:: Supplied data ::

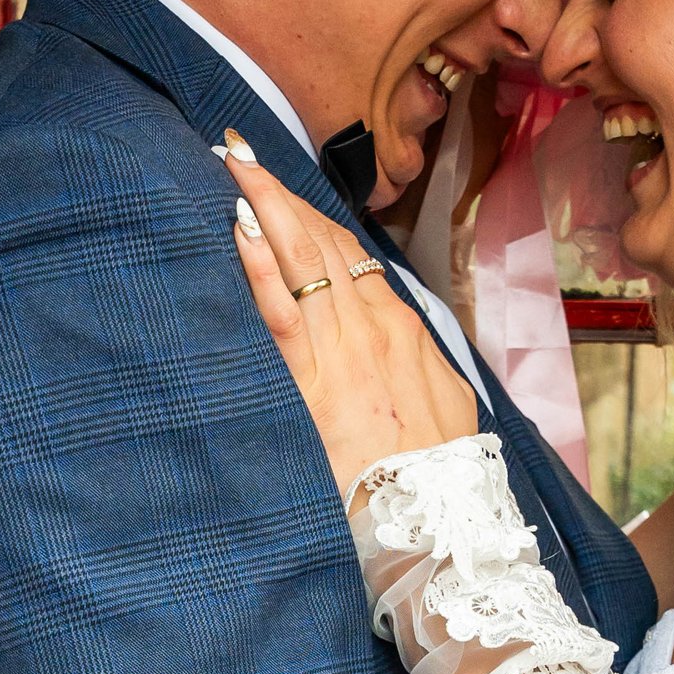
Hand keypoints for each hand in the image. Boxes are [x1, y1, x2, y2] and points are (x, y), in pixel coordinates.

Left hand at [222, 132, 477, 499]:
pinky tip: (240, 228)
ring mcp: (345, 352)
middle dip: (278, 191)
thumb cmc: (435, 476)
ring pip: (303, 260)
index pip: (349, 254)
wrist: (438, 523)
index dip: (309, 214)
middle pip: (321, 242)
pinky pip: (284, 312)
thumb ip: (414, 365)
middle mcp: (374, 328)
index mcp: (402, 329)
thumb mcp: (442, 405)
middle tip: (237, 150)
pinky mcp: (316, 385)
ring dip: (264, 206)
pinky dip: (261, 266)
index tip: (276, 184)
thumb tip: (396, 342)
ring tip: (231, 166)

:::

- What needs to be done
Copy each line of the data that includes the word "pinky".

- Written response
pinky tip: (240, 228)
pinky pip: (284, 312)
pinky mcp: (316, 385)
pinky dip: (261, 266)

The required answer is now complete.